Using racket to search a list for only one "1"

Question

I've found out how to use foldr and lambda to find the number of 1's in a list. But how to use an if condition or any other method to verify if the list has only one 1.

(define (exactlyone L)
  (foldr (lambda (elem count) (if (equal? elem 1) (+ count 1) count))
        0 L)

)  

How can use the count value in an if condition if possible?

Answer 1

You can't be sure of the number of 1s until you traverse all the list, so necessarily foldr must consume all the items. After that, it's just a simple matter of testing if the returned value of count was 1:

(define (exactlyOne L)
  (= 1
     (foldr (lambda (elem count)
              (if (equal? elem 1)
                  (+ count 1)
                  count))
            0
            L)))

Of course, the simplest way would be to use existing procedures (such as count), instead of reinventing the wheel. This will work in Racket:

(define (exactlyOne lst)
  (= 1
     (count (curry equal? 1) lst)))

For example:

(exactlyOne '(1 2 3))
=> #t

(exactlyOne '(1 2 3 1))
=> #f

Answer 2

The easiest way would be to do your own recursion:

(define (only-one predicate lst)
  (let loop ((lst lst) (seen #f))
    (cond ((null? lst) seen)
          ((not (predicate (car lst))) (loop (cdr lst) seen))
          ;; from here on we know predicate is true
          (seen #f) ; at least two
          (else (loop (cdr lst) #t))))) ; recurse with seen as #t

If you want to solve it with a fold you can:

(define (only-one predicate lst)
  (call/cc
   (lambda (return)
     (foldl (lambda (e seen)
              (cond ((not (predicate e)) seen) ; keep seen (whatever it is)
                    (seen (return #f))         ; short circuit at second match
                    (else #t)))                ; change seen to #t
            #f
            lst))))

This uses call/cc to get an exit procedure in case we know the result before all the elements are processed. It will be #f if none or more than one matches and #t if there is exactly once.

Both works like this:

(only-one (lambda (x) (equal? x 1)) '(0 1 2 3 4 5))   ; ==> #t
(only-one (lambda (x) (equal? x 1)) '(2 3 4 5))       ; ==> #f
(only-one (lambda (x) (equal? x 1)) '(0 1 2 1 3 4 5)) ; ==> #f

Answer 3

This problem can be solved if you allow the kernel function of the fold to capture a lexical scope containing mutable variables. Then you can keep the accumulator type Boolean, and yet have enough state to do the calculation.

Pseudocode:

(foldl (let ([s 0])
        (lambda (accum item)
          ;; if (equal? item 1) and s is not already 2
          ;;   increment s
          ;; return (equal? s 1)
         )
       #f list)

You cannot solve this with a function that doesn't capture any environment; but why restrict to that? A function is code plus a lexical environment, by definition.

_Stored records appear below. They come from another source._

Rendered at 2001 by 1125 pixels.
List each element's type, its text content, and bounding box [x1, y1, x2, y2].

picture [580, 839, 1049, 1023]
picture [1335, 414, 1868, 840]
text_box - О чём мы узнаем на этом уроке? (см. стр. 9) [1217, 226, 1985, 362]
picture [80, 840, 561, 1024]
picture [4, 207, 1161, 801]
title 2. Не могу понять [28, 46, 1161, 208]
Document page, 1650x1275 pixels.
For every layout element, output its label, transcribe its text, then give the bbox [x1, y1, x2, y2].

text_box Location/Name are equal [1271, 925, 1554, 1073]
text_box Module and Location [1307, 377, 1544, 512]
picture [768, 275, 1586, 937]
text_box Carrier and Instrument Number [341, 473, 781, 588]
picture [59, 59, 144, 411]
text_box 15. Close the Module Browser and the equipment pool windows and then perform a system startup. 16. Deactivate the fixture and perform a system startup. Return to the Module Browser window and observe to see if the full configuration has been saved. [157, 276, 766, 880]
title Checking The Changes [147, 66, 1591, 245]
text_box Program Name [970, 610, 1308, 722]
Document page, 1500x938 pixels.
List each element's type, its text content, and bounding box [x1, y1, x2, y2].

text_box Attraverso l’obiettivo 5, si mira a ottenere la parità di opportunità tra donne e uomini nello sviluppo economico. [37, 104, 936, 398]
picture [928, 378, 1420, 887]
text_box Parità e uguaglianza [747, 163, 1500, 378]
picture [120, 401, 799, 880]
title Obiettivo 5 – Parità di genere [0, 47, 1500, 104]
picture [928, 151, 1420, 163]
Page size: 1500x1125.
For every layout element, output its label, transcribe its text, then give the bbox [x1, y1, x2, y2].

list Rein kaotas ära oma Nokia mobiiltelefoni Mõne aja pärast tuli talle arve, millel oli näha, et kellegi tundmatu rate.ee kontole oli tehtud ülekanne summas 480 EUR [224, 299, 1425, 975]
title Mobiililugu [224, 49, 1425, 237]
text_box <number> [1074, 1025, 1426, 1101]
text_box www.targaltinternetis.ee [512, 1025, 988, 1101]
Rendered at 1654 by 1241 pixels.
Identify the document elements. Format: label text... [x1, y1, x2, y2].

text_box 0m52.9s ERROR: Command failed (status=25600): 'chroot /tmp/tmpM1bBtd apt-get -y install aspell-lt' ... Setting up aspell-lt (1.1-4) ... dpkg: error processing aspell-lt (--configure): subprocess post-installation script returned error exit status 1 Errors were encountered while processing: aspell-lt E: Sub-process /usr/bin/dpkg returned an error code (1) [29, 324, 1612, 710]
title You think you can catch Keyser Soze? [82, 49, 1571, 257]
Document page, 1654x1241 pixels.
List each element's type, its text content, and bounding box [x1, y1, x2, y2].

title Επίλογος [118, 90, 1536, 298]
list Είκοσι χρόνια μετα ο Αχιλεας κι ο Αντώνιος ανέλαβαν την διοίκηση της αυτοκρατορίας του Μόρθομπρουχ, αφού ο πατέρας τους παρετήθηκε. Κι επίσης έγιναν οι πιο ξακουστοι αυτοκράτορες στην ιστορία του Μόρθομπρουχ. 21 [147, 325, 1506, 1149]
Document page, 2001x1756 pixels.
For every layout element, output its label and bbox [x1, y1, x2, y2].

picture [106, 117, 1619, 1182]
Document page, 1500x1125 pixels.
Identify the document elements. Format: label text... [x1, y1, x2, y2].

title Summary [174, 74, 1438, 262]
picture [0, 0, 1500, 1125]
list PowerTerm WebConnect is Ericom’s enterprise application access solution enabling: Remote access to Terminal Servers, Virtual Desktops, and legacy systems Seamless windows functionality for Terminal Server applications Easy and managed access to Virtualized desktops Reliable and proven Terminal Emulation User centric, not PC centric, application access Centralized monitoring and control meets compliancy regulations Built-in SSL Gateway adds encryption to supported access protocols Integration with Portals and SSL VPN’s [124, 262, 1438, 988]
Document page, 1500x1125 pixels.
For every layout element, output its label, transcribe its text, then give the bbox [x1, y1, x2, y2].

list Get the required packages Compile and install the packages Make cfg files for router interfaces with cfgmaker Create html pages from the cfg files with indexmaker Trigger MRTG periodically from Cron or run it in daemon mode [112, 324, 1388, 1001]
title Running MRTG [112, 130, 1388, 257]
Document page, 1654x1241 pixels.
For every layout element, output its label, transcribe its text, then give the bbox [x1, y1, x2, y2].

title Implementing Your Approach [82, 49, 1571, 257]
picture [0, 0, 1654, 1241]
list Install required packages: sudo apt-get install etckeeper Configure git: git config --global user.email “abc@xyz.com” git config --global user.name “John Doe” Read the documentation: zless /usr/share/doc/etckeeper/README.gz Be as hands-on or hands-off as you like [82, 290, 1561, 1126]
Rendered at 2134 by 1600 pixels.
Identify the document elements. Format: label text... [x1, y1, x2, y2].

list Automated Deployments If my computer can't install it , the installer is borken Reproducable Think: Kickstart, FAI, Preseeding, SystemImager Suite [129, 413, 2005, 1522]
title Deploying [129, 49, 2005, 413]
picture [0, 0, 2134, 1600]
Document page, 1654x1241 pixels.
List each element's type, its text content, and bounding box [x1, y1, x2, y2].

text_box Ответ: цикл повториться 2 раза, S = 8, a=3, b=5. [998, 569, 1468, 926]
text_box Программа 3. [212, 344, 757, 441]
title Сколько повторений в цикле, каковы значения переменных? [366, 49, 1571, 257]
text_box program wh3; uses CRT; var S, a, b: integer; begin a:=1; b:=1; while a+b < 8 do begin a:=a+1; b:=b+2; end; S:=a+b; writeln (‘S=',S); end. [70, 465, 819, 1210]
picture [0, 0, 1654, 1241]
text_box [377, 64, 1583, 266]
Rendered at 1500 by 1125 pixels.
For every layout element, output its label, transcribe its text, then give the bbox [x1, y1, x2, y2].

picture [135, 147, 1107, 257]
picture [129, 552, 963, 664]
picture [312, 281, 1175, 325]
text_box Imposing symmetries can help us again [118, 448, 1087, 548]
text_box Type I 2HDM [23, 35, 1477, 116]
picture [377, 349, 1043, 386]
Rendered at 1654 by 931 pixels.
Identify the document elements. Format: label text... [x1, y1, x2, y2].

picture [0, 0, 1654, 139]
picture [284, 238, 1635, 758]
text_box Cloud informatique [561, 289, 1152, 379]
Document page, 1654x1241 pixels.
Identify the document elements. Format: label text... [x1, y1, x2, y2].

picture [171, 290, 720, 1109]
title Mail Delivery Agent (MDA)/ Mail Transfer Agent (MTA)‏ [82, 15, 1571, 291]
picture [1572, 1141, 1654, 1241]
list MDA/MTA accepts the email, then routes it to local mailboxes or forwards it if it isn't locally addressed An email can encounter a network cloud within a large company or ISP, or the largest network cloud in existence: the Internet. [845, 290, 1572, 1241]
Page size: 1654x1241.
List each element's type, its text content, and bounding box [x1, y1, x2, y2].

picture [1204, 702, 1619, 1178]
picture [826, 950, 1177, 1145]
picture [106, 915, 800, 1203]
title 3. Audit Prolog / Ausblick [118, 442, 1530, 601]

In the above, the accumulator is basically a dummy; we don't even look at it, because the state s represents everything we need. We could use a Boolean s such that the state is a combination of the accumulator param and the information in s. We could divide the state between a Boolean accumulator and a Boolean s (so that they together form a two-bit counter representing the necessary three states).

Here is an informal proof that it can't be solved with just a Boolean-returning function without a mutable environment:

1. Observe that the result has to be Boolean: is there exactly one 1, true or false? So the function we use as the fold kernel must have a Boolean accumulator, since the accumulator is what is returned.

2. The accumulator of the fold encapsulates the entire state on which the kernel function's algorithm makes the decision. If, for instance, the function makes use of a lexical scope which contains mutable variables, that would be cheating.

3. The algorithm requires at least three states in the accumulator. The accumulator must be in some initial S0, from which it transitions to S1 when a 1 is seen, from which it transitions to S2 when another 1 is seen. This accumulator must then be interpreted outside of the fold as S0 and S2 denoting false, and S1 true.

4. Though we could, in theory, change the accumulator type between visited items, we have no information for this; we are not informed which element is last. If we knew that we are looking at the last element, we could lapse our tri-state accumulator to a Boolean value and return that.

This is why the second part of Sylwester's answer uses continuations: then the algorithm, instead of transitioning to S2 can escape out of the fold directly and produce a false; the accumulator can then be Boolean. (A much simpler non-local exit mechanism would suffice in place of full blown continuations, such as a return from a lexical block).